Earlier this summer, Nadav Mille found himself on an emergency pita run.
Mille and his wife own a small catering company in Craftsbury, Vermont called Chef Nadav LLC, which sells Mediterranean cuisine among other food. Typically, he orders items like pitas weeks ahead of time from food distributor Sysco (SYY). But on this occasion, he learned about 12 hours before the order was to have arrived that it wasn’t coming.
“I got a call saying that we’re not delivering to you tomorrow, or any time soon,” he said. “So I started calling around, and I found what I needed at Whole Foods in Boston. And the next day I was in the car, and I spent twice as much as I would have at Sysco.” After driving 3.5 hours and another 3.5 back, Mille got the pitas he needed.
When asked about the situation, a spokesperson for Sysco said in a statement that the company “regrets that we have had to delay or pause service for a limited number of customers in various locations.” Sysco added that it expects the issues to be temporary.
After months of shutdowns, restaurants have reopened their doors. But that doesn’t mean they can bounce right back. The Delta variant is hampering the industry’s recovery. Many are still short-staffed. And a stressed supply chain means some restaurant operators are having problems buying ingredients. That could change what diners see on their plates.
“The food-away-from-home supply chain is under significant pressure,” Kevin Hourican, CEO of Sysco (SYY), said during a conference call earlier this month with analysts.
The problem, he said, is that demand is outstripping supply in certain categories. Some of the suppliers Sysco works with have been having a hard time filling orders, leaving Sysco short on certain products, Hourican noted.
Given the surge in Covid-19 cases, demand for restaurant food could once again slow if customers avoid dining out. For now, the supply chain issues mean even more uncertainty during an already precarious period for restaurants.
“We’ve been hearing stories related to supply chain disruptions since the pandemic began,” said Erika Polmar, executive director of the Independent Restaurant Coalition, which advocates for independent restaurants. “There are certainly products that used to flow through the marketplace that [now] are not,” she added.
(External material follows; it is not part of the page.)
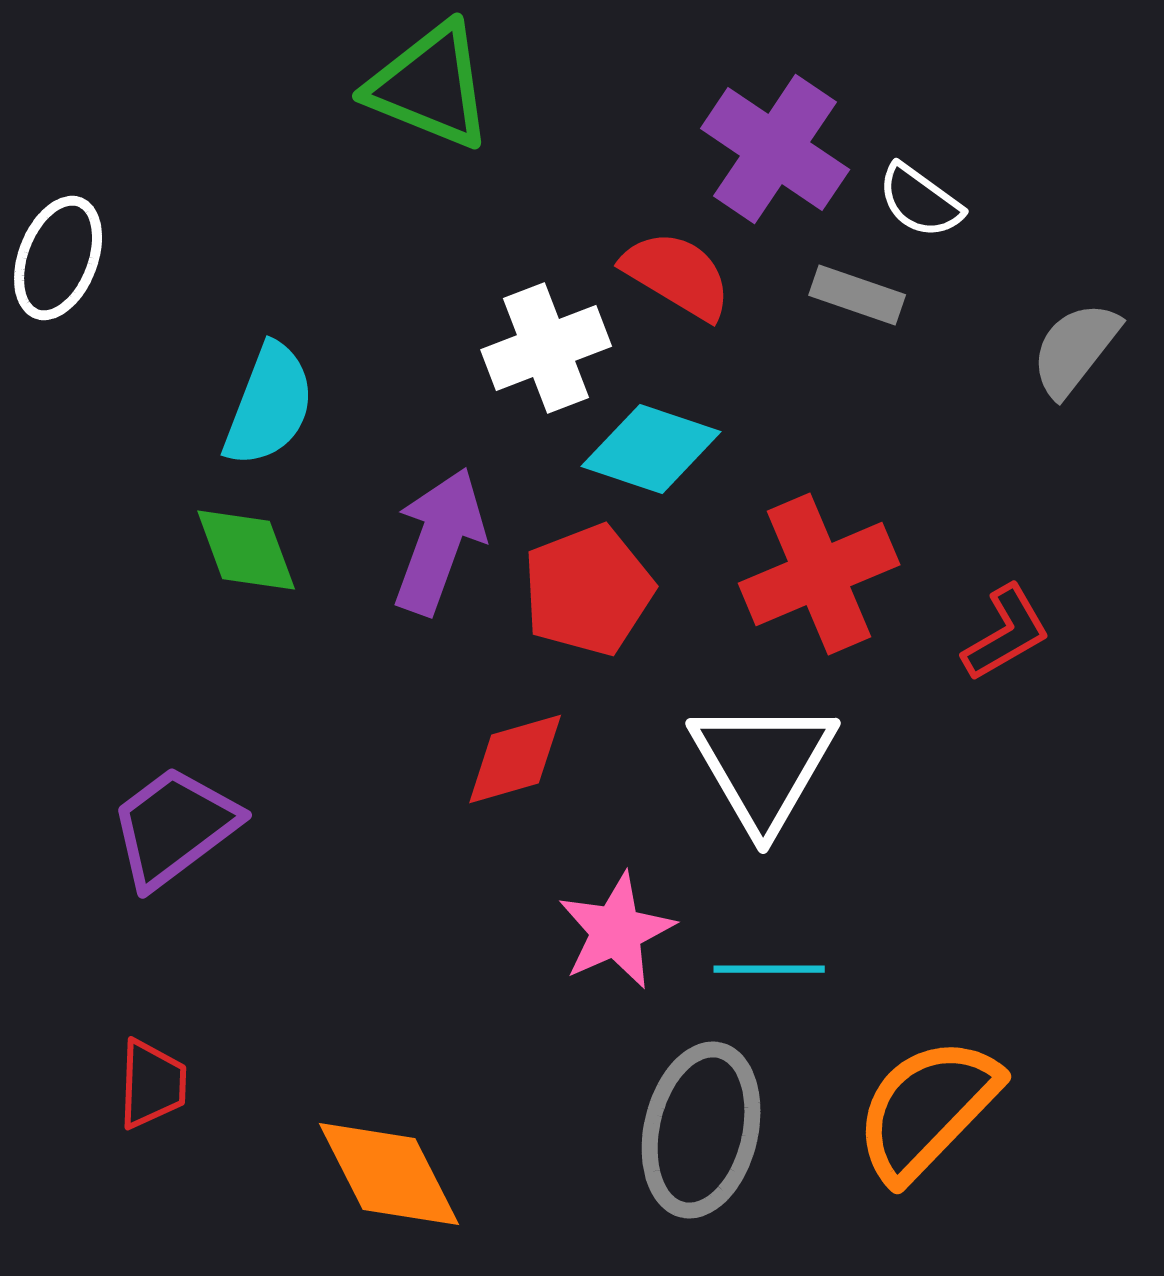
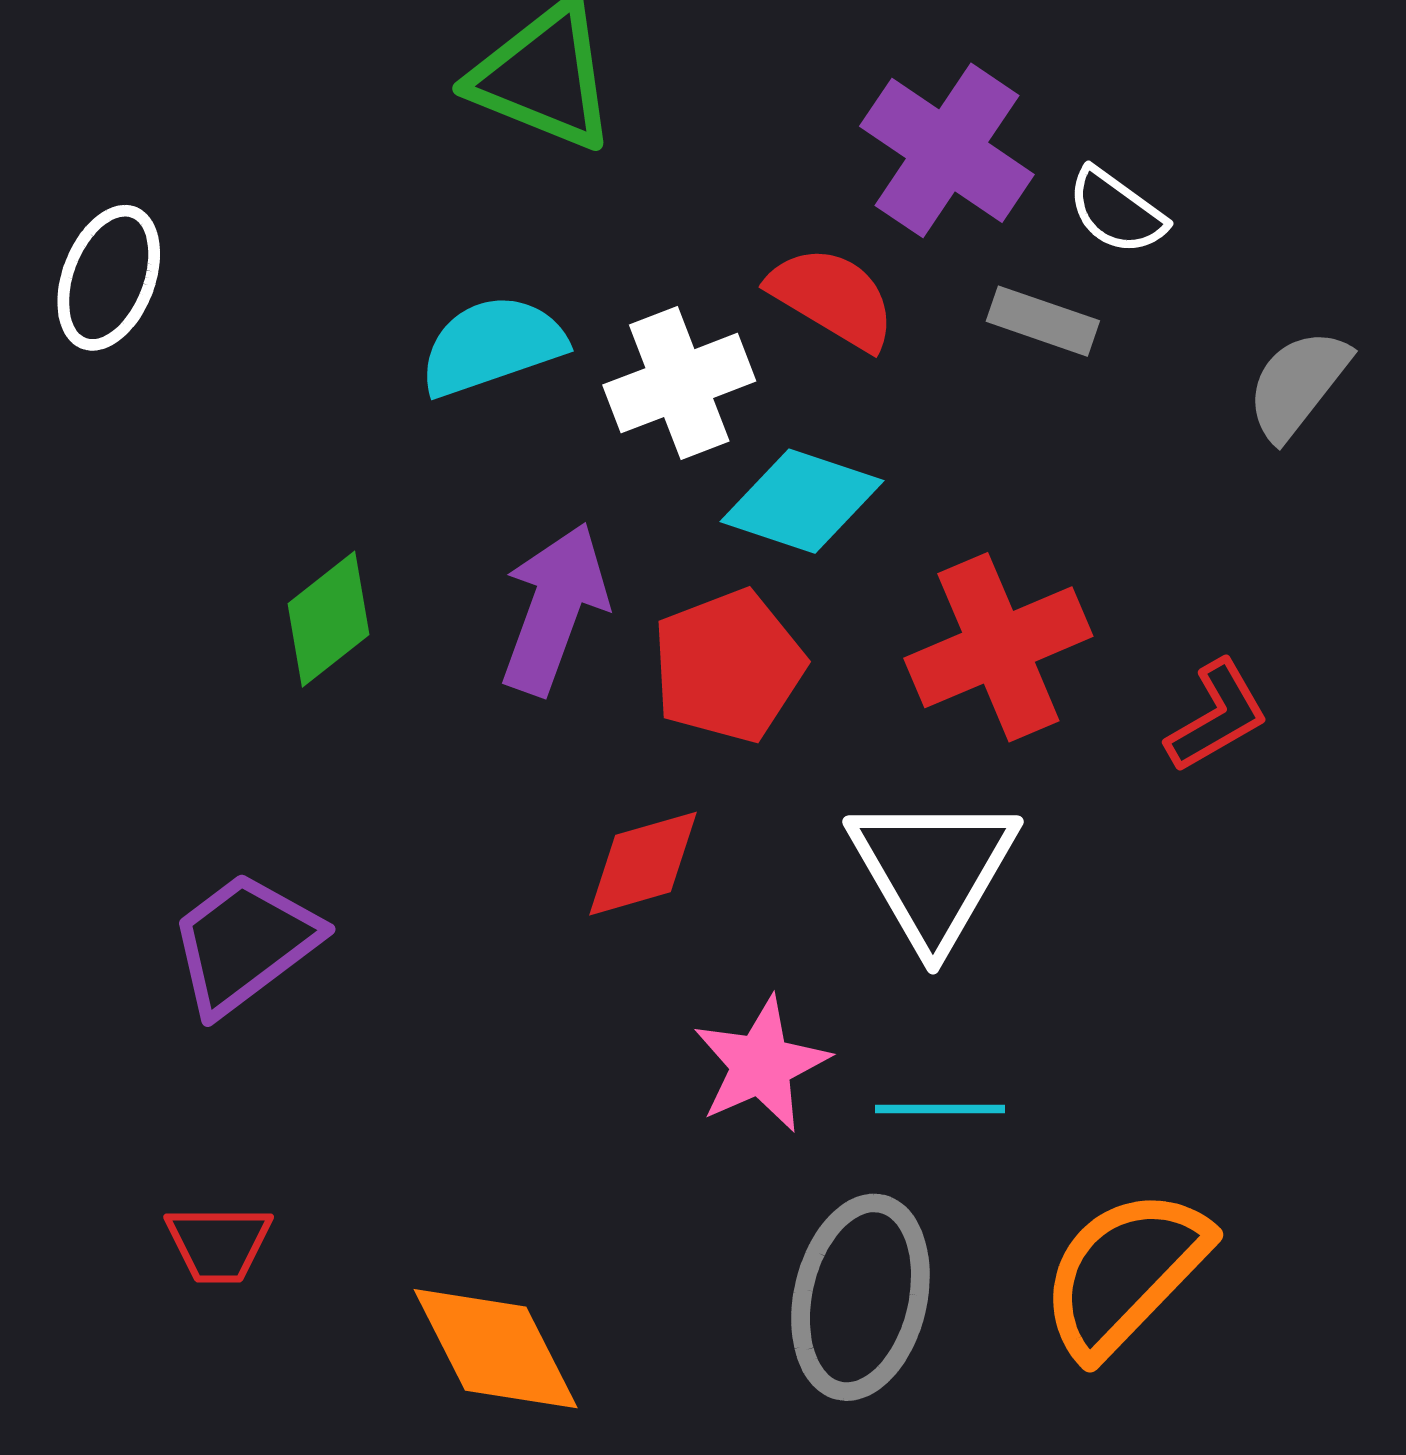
cyan semicircle: (269, 405) -> (492, 346), moved, turned -130
green diamond: (246, 550) -> (329, 619), turned 72
red trapezoid: (152, 1084) -> (219, 1243), turned 88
“When the pandemic began, we saw the restaurant supply chain turned off,” Polmar said. “And that’s not something you can turn right back on with the flip of a switch.”
Mille is still looking to Boston purveyors to fill his pita orders. He’s also had a hard time finding chickpeas. He has been able to find produce, which he buys from local suppliers. But he’s worried that once the summer ends and harvesting season is over, he won’t be able to have those items delivered.
“I’ve started reaching out to purveyors in Boston [for vegetables and other products] and opening accounts with local Boston purveyors that don’t deliver to Vermont,” he said. And he’s increased his freezing capacity. “I just bought a new freezer … in anticipation of shortages that are inevitably coming,” he said.
He’s not the only one having a tough time securing ingredients. In New York City, Amanda Cohen, chef and owner of the celebrated vegetarian restaurant Dirt Candy, has been struggling to find the vegetables she needs.
For a specific beet dish, “we really wanted it to be candy cane beets,” she said. Unlike other beets, when you cut through candy cane beets you see pink and white rings — like a candy-cane colored bulls-eye. But, Cohen hasn’t been able to find candy cane beets of the right size, so she’s switched instead to golden or red beets.
That might seem like a small change — but to Cohen, it’s not. “Two years ago that would not have been acceptable,” she said. “We would have found the right candy cane beets from some purveyor … now they’re just not available.”
Cohen has had to simplify the menu in other ways throughout the pandemic.
“We don’t do a ton of rainbow vegetables anymore, because those more elusive colors — they’re just not as available,” she said. And she has had to make other adjustments. She’s started to place multiple orders from a variety of distributors, with the assumption that some will never come or be hours late. Cohen didn’t name the purveyors she worked with, but noted that she doesn’t get her food from Sysco.
She’s also making much more use of her refrigerator than she has in the past, because she has to keep vegetables fresh for longer. Typically “our walk-in [fridge] is sort of a holding place for prepared food that we’re going to use that night. And now it’s become almost like a grocery store. It’s a warehouse of vegetables,” she said.
“We’d like to get fresh vegetables every day,” she noted. “And we can’t do that anymore.”